Kişiye değil devlete güven


Tarih 4 Ağustos 2019... CHP’nin ‘Ekonomi Masası’nda da görev alan İstanbul Milletvekili İlhan Kesici, SÖZCÜ’ye verdiği röportajda şu çarpıcı cümleyi kurmuştu: “... Şimdi bunun aritmetik, matematik çözümden evvel yapılması gereken şey şu: Güven. Bütün bunlar güvensizlik dolayısıyla bu hale geldi. Bize lazım olan sürdürülebilir güvendir. Nasıl eskiden kalkınma lafının önüne ‘sürdürebilir’ diye bir kelime koyduk. Ben de şimdi güvenin önünde sürdürülebilirlik gelmesini doğru buluyorum. Fakat bu zannedildiği kadar kolay olan bir şey değil. Güvensizlik şöyle bir durum: Eski mahallelerimize gidelim. 30 yıl boyunca attığın her adıma dikkat edersin, belli bir saygınlık kazanırsın ancak bir gün yanlış bir şey yapar ve otuz yılda biriktirdiklerin biter. Türk ekonomisi de aynı şekilde yıllarca biriktirdiği ne kadar iyi şey varsa bir defa güven kaybına maruz kaldı.”

SADECE DEVLETE GÜVEN OLUR

O gün İlhan Kesici’ye “İktidar sahipleri ‘Bize güvenin’ diyor. Ne dersiniz” demiştim: “Şimdi yönetim katlarında, ‘Sayın Cumhurbaşkanımız var ve kendisi çok saygı değer bir cumhurbaşkanıdır, güven problemi yoktur. Bakanlarımıza güven problemimiz yoktur. Türkiye büyük ülkedir, stratejik önemi çok yüksektir’ deniliyor. Bunlar meseleyi çözmüyor. Bu saatten sonra Türkiye’yle ilgili güven kişilere bağlı olmaz. Sadece devlete güven olur. Devlete güven demek de şu: Kurallar, kurumlar, hukuki alt yapı. Parayı verecek olanlar baktığı zaman, (Türkiye’de bu kurumlar var mı, ben bu kurumlara güvenerek para verebilir miyim? Türkiye’de kurallar var mı?) der. Demokrasi sürprizi en az olan rejimin adıdır. Dünya sürprizi sevmez!”

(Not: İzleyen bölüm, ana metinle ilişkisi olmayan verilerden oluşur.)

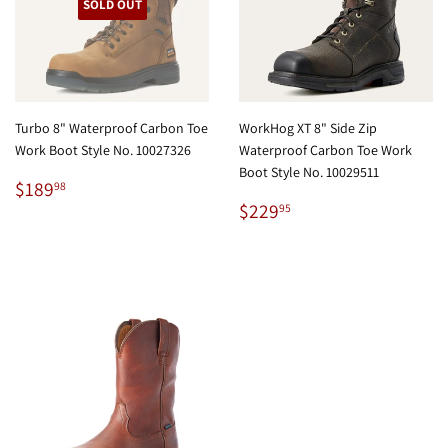
SOLD OUT
Turbo 8" Waterproof Carbon Toe
WorkHog XT 8" Side Zip
Work Boot Style No. 10027326
Waterproof Carbon Toe Work
Boot Style No. 10029511
Regular
$189.98
$189
98
price
Regular
$229.95
$229
95
price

SONUÇ: Bütün bunlar yaşanırken aklıma 29 Ağustos 2016’da kaybettiğimiz usta edebiyatçı Vedat Türkali geldi.  Türkali, romanlarında “Güven” sorununu net bir şekilde irdeleyen isimlerdendi. Başucu kitaplarımdan “Bir Gün Tek Başına” da 27 Mayıs’a doğru giden Türkiye’de, solun yaşadığı çelişkileri, güven bunalımını, film tadında anlatmıştı. Orta yaşında genç bir devrimci kıza aşık
olan Kenan’ın ‘polis’ olabileceği şüphesi, bunun Kenan tarafından öğrenilmesi ve intihara giden süreç! Güven önemli!